As for the temporary participation in the increase of public wealth, that is a different matter. The fact of temporary participation is explained by the theory of the economists. It is the confirmation of this theory and not its "condemnation", as M. Proudhon. If there were anything to be condemned, it would surely be the system of M. Proudhon, who would reduce the worker, as we have shown, to the minimum wage, in spite of the increase of wealth. It is only by reducing the worker to the minimum wage that he would be able to apply the true proportion of values, of "value constituted"by labor time. It is because wages, as a result of competition, oscillate now above, now below, the price of food necessary for the sustenance of the worker, that he can participate to a certain extent in the development of collective wealth, and can also perish from want. This is the whole theory of the economists who have no illusions on the subject.
After his lengthy digressions of railways, on Prometheus, and on the new society to be reconstituted on "constituted value", M. Proudhon collects himself; emotion overpowers him and he cried in fatherly tones:
"I beseech the economists to ask themselves for one moment, in the silence of their hearts -- far from the prejudices that trouble them and regardless of the employment they are engaged in or hope to obtain, of the interests they subserve, or the approbation to which they aspire, of the honors which nurse their vanity -- let them say whether before this day the principle that all labor must leave a surplus appeared to them with this chain of premises and consequences that we have revealed."[I 80]
NOTES
[1] References to quotations from works by English authors are to the edition which Marx himself used.
[2] NOTE by Engels to 1885 German edition: Ricardo, as is well known, determines the value of a commodity by the quantity of labor necessary for its production. Owing, however, to the prevailing form of exchange in every mode of production based on production of commodities, including therefore the capitalist mode of production, this value is not expressed directly in quantities of labor but in quantities of some other commodity. The value of a commodity expressed in a quantity of some other commodity (whether money or not) is termed by Ricardo its relative value.
[3] NOTE by Engels to the 1885 German edition: The thesis that the "natural", i.e., normal, price of labor power coincides with the wage minimum, i.e., with the equivalent in value of the means of subsistence absolutely indispensable for the life and procreation of the worker, was first put forward by me in Sketches for a Critique of Political Economy (Deutsch-Franzosische Jahrbucher [Franco-German Annual], Paris 1844) and in The Condition of the Working Class in England in 1844 . As seen here, Marx at that time excepted the thesis. Lassalle took it over from both of us. Although, however, in reality wages have a constant tendency to approach the minimum, the above thesis is nevertheless incorrect. The fact that labor is regularly and on the average paid below its value cannot alter its value. In Capital , Marx has put the above thesis right (Section on Buying and Selling Labor of Power) and also (Chapter 25: The General Law of Capitalist Accumulation) analyzed the circumstances which permit capitalist production to depress the price of labor power more and more below its value.
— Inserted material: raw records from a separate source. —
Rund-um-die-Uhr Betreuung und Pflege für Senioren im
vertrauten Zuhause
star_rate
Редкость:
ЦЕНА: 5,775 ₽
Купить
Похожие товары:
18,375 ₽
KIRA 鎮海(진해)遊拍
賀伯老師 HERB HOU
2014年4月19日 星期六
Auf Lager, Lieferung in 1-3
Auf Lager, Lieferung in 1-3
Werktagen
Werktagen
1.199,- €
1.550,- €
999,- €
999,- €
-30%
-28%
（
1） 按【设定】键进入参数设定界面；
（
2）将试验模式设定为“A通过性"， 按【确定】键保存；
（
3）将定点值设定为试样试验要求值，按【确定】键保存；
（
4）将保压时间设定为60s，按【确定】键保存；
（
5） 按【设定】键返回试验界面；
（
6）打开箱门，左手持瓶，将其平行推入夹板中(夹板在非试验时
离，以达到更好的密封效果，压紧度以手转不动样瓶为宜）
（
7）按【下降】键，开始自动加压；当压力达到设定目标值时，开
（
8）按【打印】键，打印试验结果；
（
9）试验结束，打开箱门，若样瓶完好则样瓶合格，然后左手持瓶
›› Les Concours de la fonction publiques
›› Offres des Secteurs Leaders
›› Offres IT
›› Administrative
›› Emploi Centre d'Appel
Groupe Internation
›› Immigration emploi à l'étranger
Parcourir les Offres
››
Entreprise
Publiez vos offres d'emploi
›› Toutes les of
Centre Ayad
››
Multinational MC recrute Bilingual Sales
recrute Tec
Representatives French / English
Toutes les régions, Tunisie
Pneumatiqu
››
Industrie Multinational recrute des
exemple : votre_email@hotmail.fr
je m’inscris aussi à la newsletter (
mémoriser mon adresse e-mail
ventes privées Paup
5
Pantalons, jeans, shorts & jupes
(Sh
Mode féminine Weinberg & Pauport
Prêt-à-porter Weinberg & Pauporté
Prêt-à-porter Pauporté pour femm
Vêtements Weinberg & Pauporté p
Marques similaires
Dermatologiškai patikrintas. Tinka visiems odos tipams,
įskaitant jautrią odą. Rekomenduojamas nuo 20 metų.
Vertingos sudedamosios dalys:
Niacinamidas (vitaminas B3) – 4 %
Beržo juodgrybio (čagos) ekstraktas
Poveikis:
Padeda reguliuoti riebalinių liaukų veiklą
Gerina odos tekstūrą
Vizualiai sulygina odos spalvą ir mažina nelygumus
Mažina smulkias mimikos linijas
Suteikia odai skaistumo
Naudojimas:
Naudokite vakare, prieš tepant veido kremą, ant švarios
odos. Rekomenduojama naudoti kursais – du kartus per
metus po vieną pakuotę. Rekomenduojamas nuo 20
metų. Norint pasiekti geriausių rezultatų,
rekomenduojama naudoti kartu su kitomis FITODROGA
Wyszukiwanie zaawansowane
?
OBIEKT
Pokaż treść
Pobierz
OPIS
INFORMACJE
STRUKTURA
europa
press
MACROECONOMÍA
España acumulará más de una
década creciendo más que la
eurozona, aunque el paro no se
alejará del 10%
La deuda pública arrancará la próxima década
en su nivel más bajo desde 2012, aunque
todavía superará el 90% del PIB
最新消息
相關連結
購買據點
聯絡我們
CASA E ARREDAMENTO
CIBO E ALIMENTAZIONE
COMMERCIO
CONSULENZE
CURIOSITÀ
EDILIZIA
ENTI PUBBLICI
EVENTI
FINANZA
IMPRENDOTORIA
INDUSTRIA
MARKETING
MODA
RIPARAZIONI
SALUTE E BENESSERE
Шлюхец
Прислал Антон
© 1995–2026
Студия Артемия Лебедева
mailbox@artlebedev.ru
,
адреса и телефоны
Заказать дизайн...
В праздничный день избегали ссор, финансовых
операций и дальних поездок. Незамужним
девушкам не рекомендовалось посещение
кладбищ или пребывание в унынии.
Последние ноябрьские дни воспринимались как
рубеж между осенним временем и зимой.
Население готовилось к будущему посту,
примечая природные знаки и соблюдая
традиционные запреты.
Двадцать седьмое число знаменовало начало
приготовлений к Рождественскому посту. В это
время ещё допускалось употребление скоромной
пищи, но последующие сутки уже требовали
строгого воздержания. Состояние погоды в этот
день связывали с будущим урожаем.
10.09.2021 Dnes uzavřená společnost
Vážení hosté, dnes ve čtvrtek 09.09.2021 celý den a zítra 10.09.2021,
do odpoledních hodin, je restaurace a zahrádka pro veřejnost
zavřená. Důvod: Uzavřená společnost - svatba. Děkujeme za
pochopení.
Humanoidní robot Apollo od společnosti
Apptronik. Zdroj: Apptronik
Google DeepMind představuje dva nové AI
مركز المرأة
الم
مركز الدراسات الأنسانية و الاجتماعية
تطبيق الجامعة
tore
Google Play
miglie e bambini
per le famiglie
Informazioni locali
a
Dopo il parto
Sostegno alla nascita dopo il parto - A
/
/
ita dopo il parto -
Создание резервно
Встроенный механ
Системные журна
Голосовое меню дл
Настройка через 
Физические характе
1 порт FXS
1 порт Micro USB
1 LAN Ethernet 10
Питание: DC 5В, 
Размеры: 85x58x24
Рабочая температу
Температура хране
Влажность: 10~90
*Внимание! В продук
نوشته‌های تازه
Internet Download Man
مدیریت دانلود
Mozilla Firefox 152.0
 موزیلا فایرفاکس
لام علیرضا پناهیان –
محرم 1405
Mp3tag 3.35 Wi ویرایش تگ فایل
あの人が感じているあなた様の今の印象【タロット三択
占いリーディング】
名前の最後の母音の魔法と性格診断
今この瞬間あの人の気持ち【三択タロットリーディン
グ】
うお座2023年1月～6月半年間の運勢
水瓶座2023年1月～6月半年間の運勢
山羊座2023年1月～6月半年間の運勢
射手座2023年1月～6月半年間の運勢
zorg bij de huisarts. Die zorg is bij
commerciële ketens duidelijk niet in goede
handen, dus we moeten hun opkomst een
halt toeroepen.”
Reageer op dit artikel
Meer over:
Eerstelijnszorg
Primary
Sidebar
[4] In the copy Marx presented to N. Utina in 1876 after this word "labor" Marx adds "labor power"; this addition is found in the 1896 French edition.
[5] BACKGROUND NOTE: The Ten Hours'
Bill, which applied only to women and children, was passed by the British Parliament on June 8, 1847. Many manufacturers, however, ignored the law in practice.
[6] NOTE by Marx: Mr. Bray's theory, like all theories, has found supporters who have allowed themselves to be deluded by appearances. Equitable labor-exchange bazaars have been set up in London, Sheffield, Leeds and many other towns in England. These bazaars have all ended in scandalous failures after having absorbed considerable capital. The taste for them has gone for ever. You are warned, M. Proudhon!
NOTE by Engels to the 1885 German edition: It is known that Proudhon did not take this warning to heart. In 1849 he himself made an attempt with a new Exchange Bank in Paris. The bank, however, failed before it had got going properly: a court case against Proudhon had to serve to cover its collapse.